§ **Task details**:
What follows is a set of records; restate each one word for word and drop the pictures.

————————

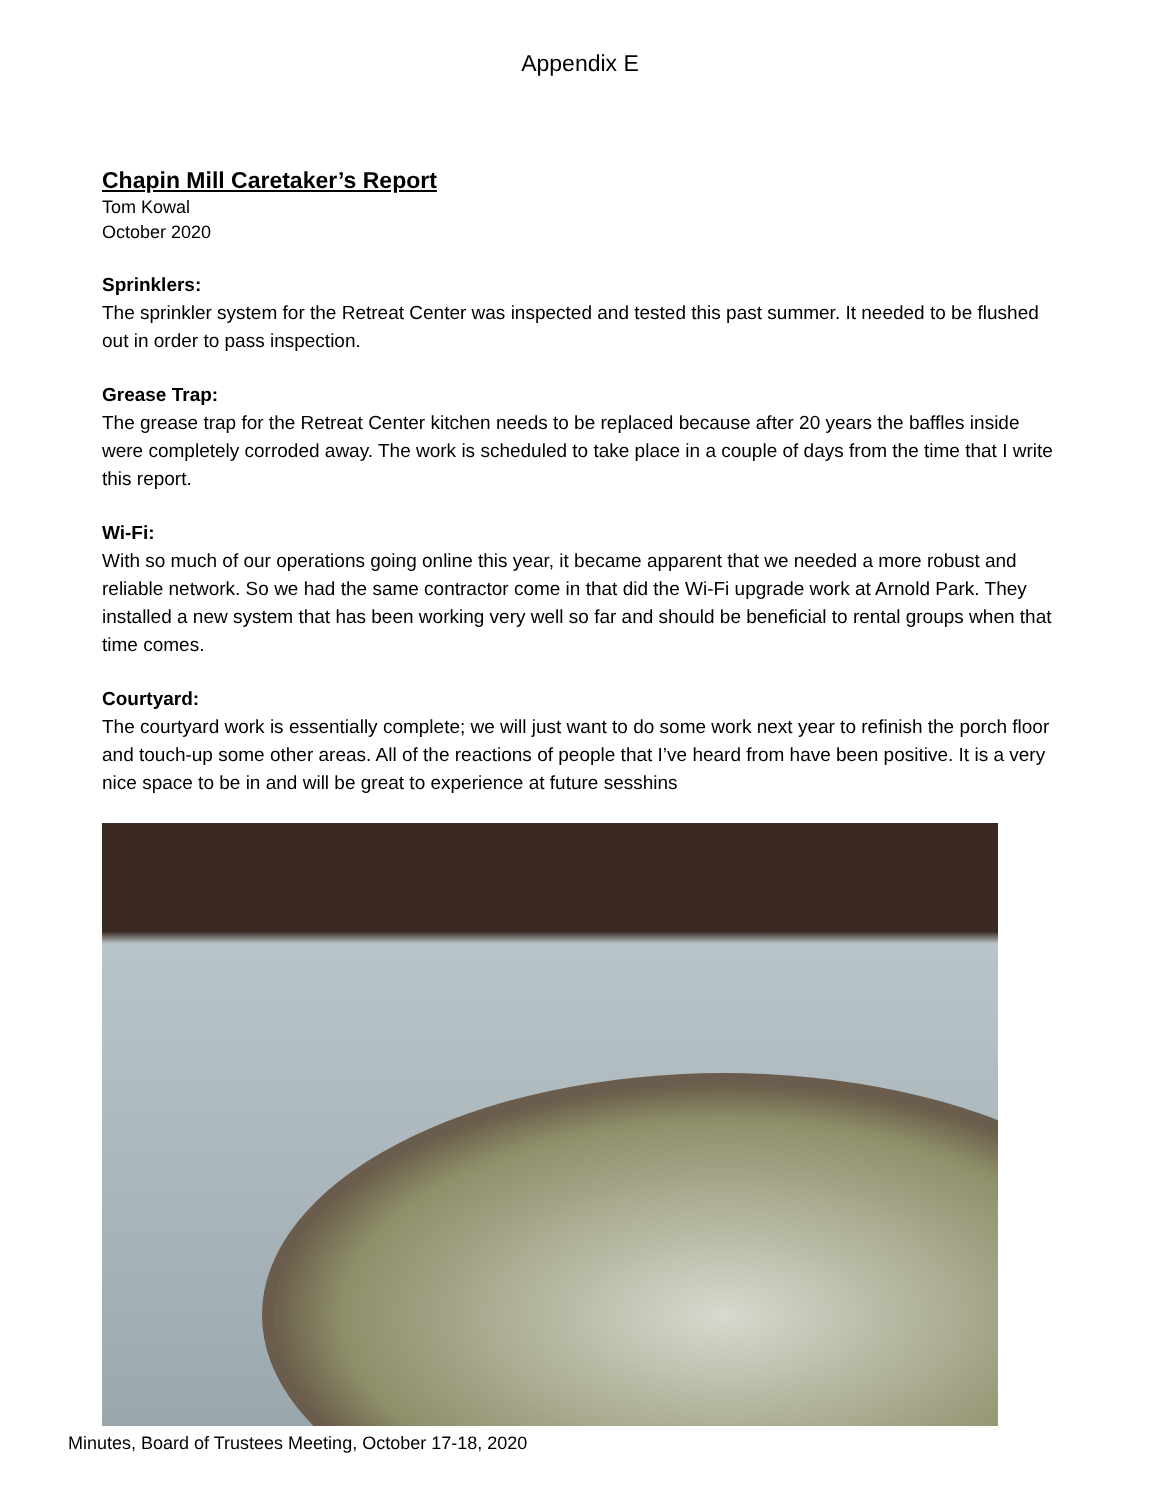Appendix E
Chapin Mill Caretaker’s Report
Tom Kowal
October 2020
Sprinklers:
The sprinkler system for the Retreat Center was inspected and tested this past summer. It needed to be flushed out in order to pass inspection.
Grease Trap:
The grease trap for the Retreat Center kitchen needs to be replaced because after 20 years the baffles inside were completely corroded away. The work is scheduled to take place in a couple of days from the time that I write this report.
Wi-Fi:
With so much of our operations going online this year, it became apparent that we needed a more robust and reliable network. So we had the same contractor come in that did the Wi-Fi upgrade work at Arnold Park. They installed a new system that has been working very well so far and should be beneficial to rental groups when that time comes.
Courtyard:
The courtyard work is essentially complete; we will just want to do some work next year to refinish the porch floor and touch-up some other areas. All of the reactions of people that I’ve heard from have been positive. It is a very nice space to be in and will be great to experience at future sesshins
Minutes, Board of Trustees Meeting, October 17-18, 2020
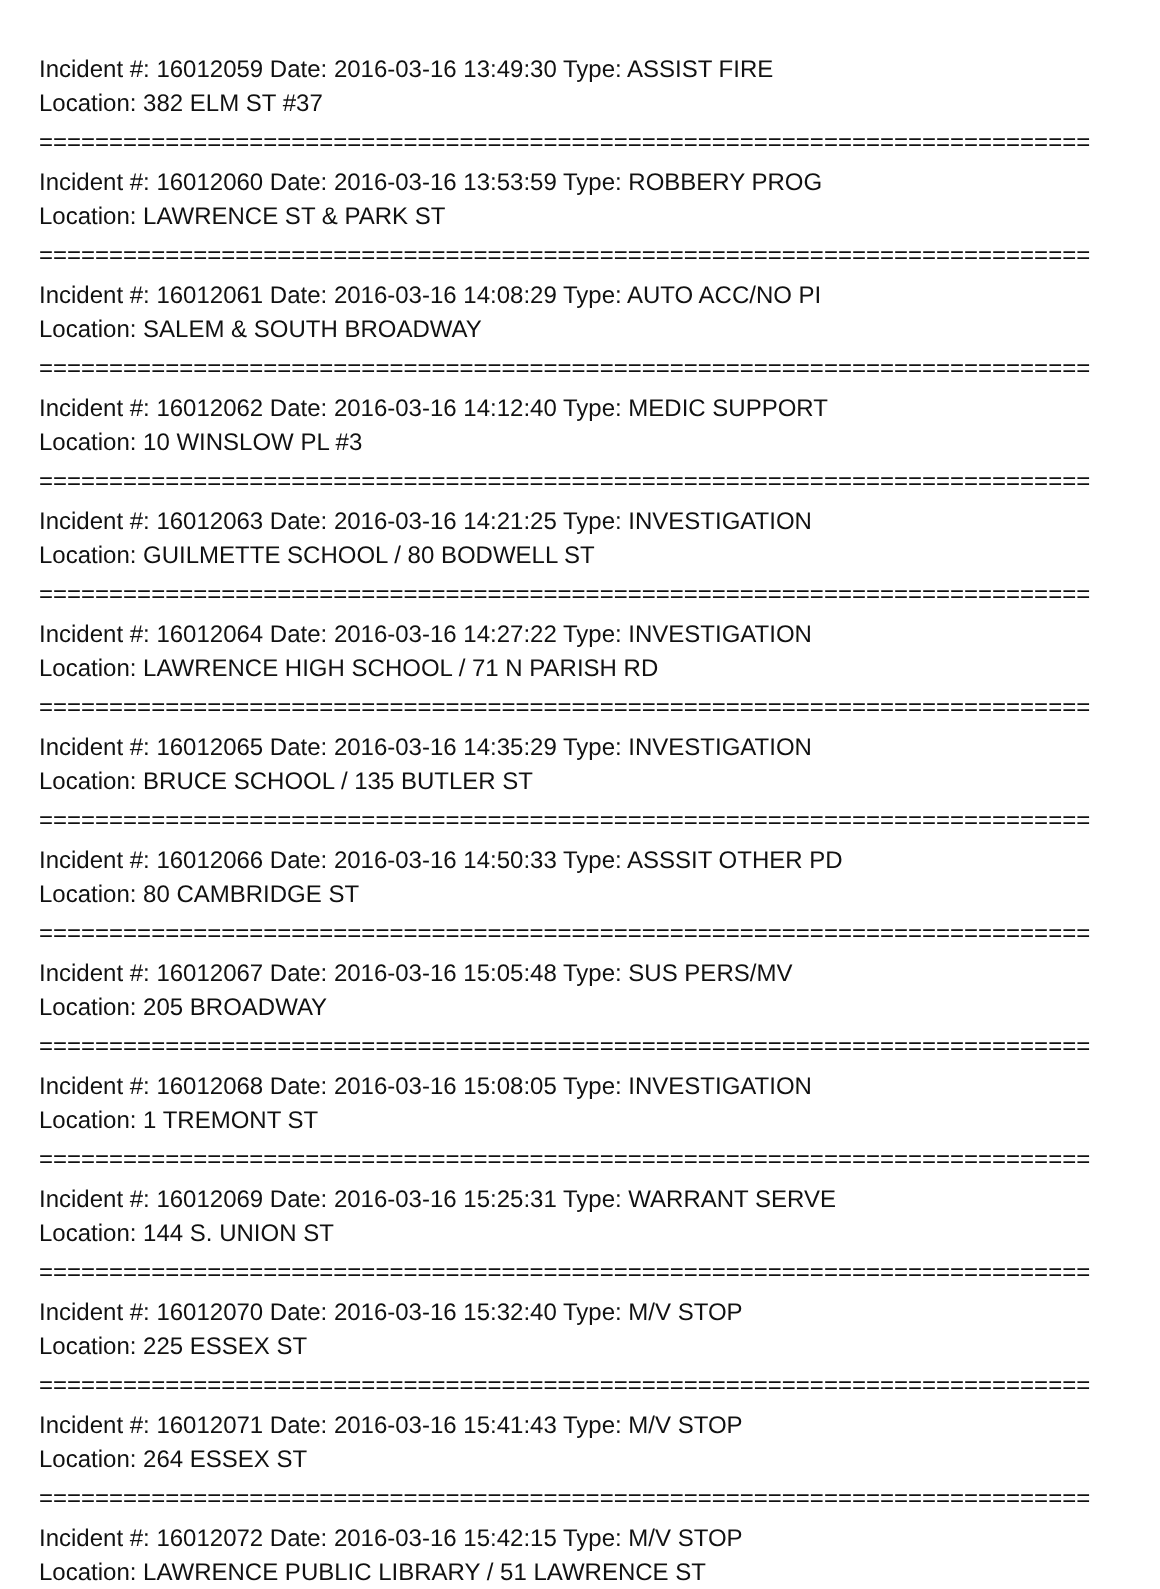Incident #: 16012059 Date: 2016-03-16 13:49:30 Type: ASSIST FIRE
Location: 382 ELM ST #37
===========================================================================
Incident #: 16012060 Date: 2016-03-16 13:53:59 Type: ROBBERY PROG
Location: LAWRENCE ST & PARK ST
===========================================================================
Incident #: 16012061 Date: 2016-03-16 14:08:29 Type: AUTO ACC/NO PI
Location: SALEM & SOUTH BROADWAY
===========================================================================
Incident #: 16012062 Date: 2016-03-16 14:12:40 Type: MEDIC SUPPORT
Location: 10 WINSLOW PL #3
===========================================================================
Incident #: 16012063 Date: 2016-03-16 14:21:25 Type: INVESTIGATION
Location: GUILMETTE SCHOOL / 80 BODWELL ST
===========================================================================
Incident #: 16012064 Date: 2016-03-16 14:27:22 Type: INVESTIGATION
Location: LAWRENCE HIGH SCHOOL / 71 N PARISH RD
===========================================================================
Incident #: 16012065 Date: 2016-03-16 14:35:29 Type: INVESTIGATION
Location: BRUCE SCHOOL / 135 BUTLER ST
===========================================================================
Incident #: 16012066 Date: 2016-03-16 14:50:33 Type: ASSSIT OTHER PD
Location: 80 CAMBRIDGE ST
===========================================================================
Incident #: 16012067 Date: 2016-03-16 15:05:48 Type: SUS PERS/MV
Location: 205 BROADWAY
===========================================================================
Incident #: 16012068 Date: 2016-03-16 15:08:05 Type: INVESTIGATION
Location: 1 TREMONT ST
===========================================================================
Incident #: 16012069 Date: 2016-03-16 15:25:31 Type: WARRANT SERVE
Location: 144 S. UNION ST
===========================================================================
Incident #: 16012070 Date: 2016-03-16 15:32:40 Type: M/V STOP
Location: 225 ESSEX ST
===========================================================================
Incident #: 16012071 Date: 2016-03-16 15:41:43 Type: M/V STOP
Location: 264 ESSEX ST
===========================================================================
Incident #: 16012072 Date: 2016-03-16 15:42:15 Type: M/V STOP
Location: LAWRENCE PUBLIC LIBRARY / 51 LAWRENCE ST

————————

§ **Finished task**:
Appendix E
Chapin Mill Caretaker’s Report
Tom Kowal
October 2020
Sprinklers:
The sprinkler system for the Retreat Center was inspected and tested this past summer. It needed to be flushed out in order to pass inspection.
Grease Trap:
The grease trap for the Retreat Center kitchen needs to be replaced because after 20 years the baffles inside were completely corroded away. The work is scheduled to take place in a couple of days from the time that I write this report.
Wi-Fi:
With so much of our operations going online this year, it became apparent that we needed a more robust and reliable network. So we had the same contractor come in that did the Wi-Fi upgrade work at Arnold Park. They installed a new system that has been working very well so far and should be beneficial to rental groups when that time comes.
Courtyard:
The courtyard work is essentially complete; we will just want to do some work next year to refinish the porch floor and touch-up some other areas. All of the reactions of people that I’ve heard from have been positive. It is a very nice space to be in and will be great to experience at future sesshins
Minutes, Board of Trustees Meeting, October 17-18, 2020
Incident #: 16012059 Date: 2016-03-16 13:49:30 Type: ASSIST FIRE
Location: 382 ELM ST #37
===========================================================================
Incident #: 16012060 Date: 2016-03-16 13:53:59 Type: ROBBERY PROG
Location: LAWRENCE ST & PARK ST
===========================================================================
Incident #: 16012061 Date: 2016-03-16 14:08:29 Type: AUTO ACC/NO PI
Location: SALEM & SOUTH BROADWAY
===========================================================================
Incident #: 16012062 Date: 2016-03-16 14:12:40 Type: MEDIC SUPPORT
Location: 10 WINSLOW PL #3
===========================================================================
Incident #: 16012063 Date: 2016-03-16 14:21:25 Type: INVESTIGATION
Location: GUILMETTE SCHOOL / 80 BODWELL ST
===========================================================================
Incident #: 16012064 Date: 2016-03-16 14:27:22 Type: INVESTIGATION
Location: LAWRENCE HIGH SCHOOL / 71 N PARISH RD
===========================================================================
Incident #: 16012065 Date: 2016-03-16 14:35:29 Type: INVESTIGATION
Location: BRUCE SCHOOL / 135 BUTLER ST
===========================================================================
Incident #: 16012066 Date: 2016-03-16 14:50:33 Type: ASSSIT OTHER PD
Location: 80 CAMBRIDGE ST
===========================================================================
Incident #: 16012067 Date: 2016-03-16 15:05:48 Type: SUS PERS/MV
Location: 205 BROADWAY
===========================================================================
Incident #: 16012068 Date: 2016-03-16 15:08:05 Type: INVESTIGATION
Location: 1 TREMONT ST
===========================================================================
Incident #: 16012069 Date: 2016-03-16 15:25:31 Type: WARRANT SERVE
Location: 144 S. UNION ST
===========================================================================
Incident #: 16012070 Date: 2016-03-16 15:32:40 Type: M/V STOP
Location: 225 ESSEX ST
===========================================================================
Incident #: 16012071 Date: 2016-03-16 15:41:43 Type: M/V STOP
Location: 264 ESSEX ST
===========================================================================
Incident #: 16012072 Date: 2016-03-16 15:42:15 Type: M/V STOP
Location: LAWRENCE PUBLIC LIBRARY / 51 LAWRENCE ST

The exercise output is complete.